Most cases of gender-affirming scrotoplasty are done with Hoebeke's technique where the majority of people are satisfied with shape, size, and position of their newly constructed scrotum and consider getting prosthetic testicles and erectile inflatable devices . Initially, a secondary surgery was carried out to insert 2 silicone prosthetic testicles into the newly constructed scrotum between 6–12 months following the initial scrotoplasty. An erectile inflatable device was then implanted during a tertiary surgery at least 12 months from the initial scrotoplasty. Later on, this technique was modified in which 1 silicone prosthetic testicle and an erectile inflatable device were implanted during the same surgery between 6–12 months after the initial scrotoplasty. These can be inserted through small cuts to fill the new scrotum. At this point, the new scrotum no longer needs expanders. Then the skin is closed up around the artificial testicles. The artificial testicles only give a shape and do not create semen, sperm, or hormones.

=== Post-operation ===
In general, post-operative hospital stays for people undergoing scrotoplasty range from days to weeks, corresponding to the complexity of the procedure.

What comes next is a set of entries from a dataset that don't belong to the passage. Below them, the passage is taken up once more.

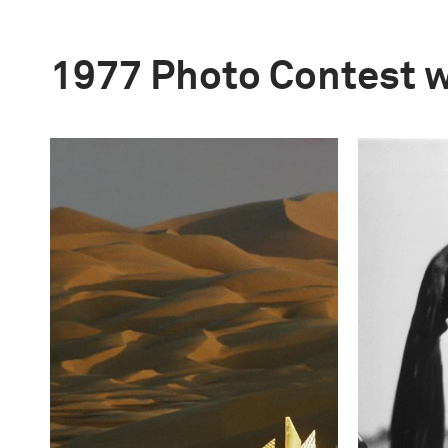
1977 Photo Contest 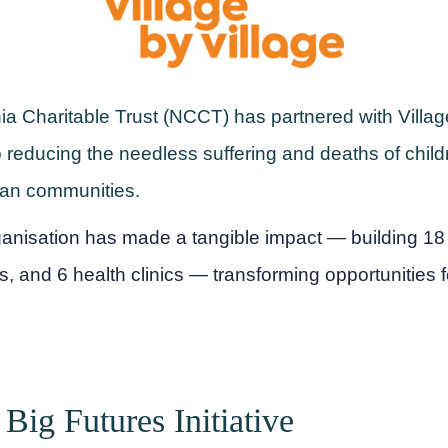
 Charitable Trust (NCCT) has partnered with Village
o reducing the needless suffering and deaths of childr
ican communities.
ganisation has made a tangible impact — building 1
s, and 6 health clinics — transforming opportunities 
, Big Futures Initiative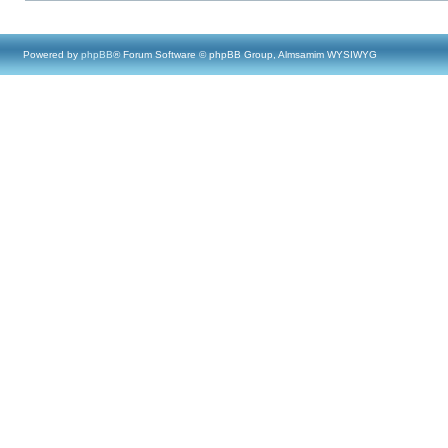
Powered by
phpBB
® Forum Software © phpBB Group, Almsamim WYSIWYG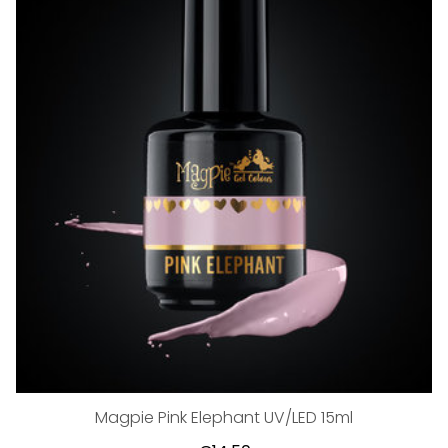
Magpie Pink Elephant UV/LED 15ml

Usually after the procedure, people may wear a support garment to limit the movement of the surgical sites to limit the risk of complications. In addition, a flexible tube for draining urine from the urinary bladder (urinary catheter) is placed and held in place until the genitals heal. Swelling of the scrotal areas is normal and can last up to months.

Individuals with buried penis undergoing a scrotal lift can be discharged on the same day as procedure, and are not allowed to engage in sexual activities for many weeks. People can ambulate or must rest in bed during recovery, depending on the surgeon's decision. A blood thinner (anticoagulant) is considered for people with risk factors for deep vein thrombosis.

== Complications ==
People who are candidates for scrotoplasty need to be educated on the associated risks and complications before the procedure. There have been advancements in the surgical techniques. However, the risk of recurrent condition still exists. In addition, the cosmetic results might not be satisfactory to some people after surgery. Another factor to consider is the loss of sensation in the scrotal area due to the nature of the procedure which can involve removal of genital tissues. These sensation issues occur because the body's nerve tissue requires time to be reestablished with the body. In addition to the loss of sensation, individuals may experience other sensory problems including hypersensitivity and pain. Because of this, issues regarding sex and orgasms may arise post-operation, making it difficult to be sexually satisfied. Once nerve tissue is reestablished with the body after a few months post-operation, sexual function may return to its full capacity.

Complications to scrotoplasty among transmasculine individuals primarily deal with testicular implants. If they are too big, there is chance that the implants could feel uncomfortable, or be a cause of chronic pain. Another complication is that the implant could erode the skin of the scrotum. This can cause infection, or an abnormal connection between two body parts (a fistula) where the implant may work its way outside the body. People with a history of smoking are at increased risk of infections and prosthetic explantation.

Other complications are those that are typical for any surgery, such as blood loss or problems with anesthesia.

== Cost ==

A scrotoplasty for a trans man or transmasculine person typically costs around US$3,000 to $5,000. These costs can be covered by health insurance, though the person receiving care must communicate a great deal with their insurance in order to make certain that it will. In the United States, it is considered illegal for Medicaid, Medicare, and private insurance plans to deny individuals transition-related care coverage. However, individuals may run into issues with their insurance plan coverage because insurance will only cover surgeries that are considered medically necessary. Insurance plans can deny coverage of a scrotoplasty if deemed to be an esthetic or cosmetic surgery instead of a reconstructive one. In this case, all of the costs will be covered by the individual under care.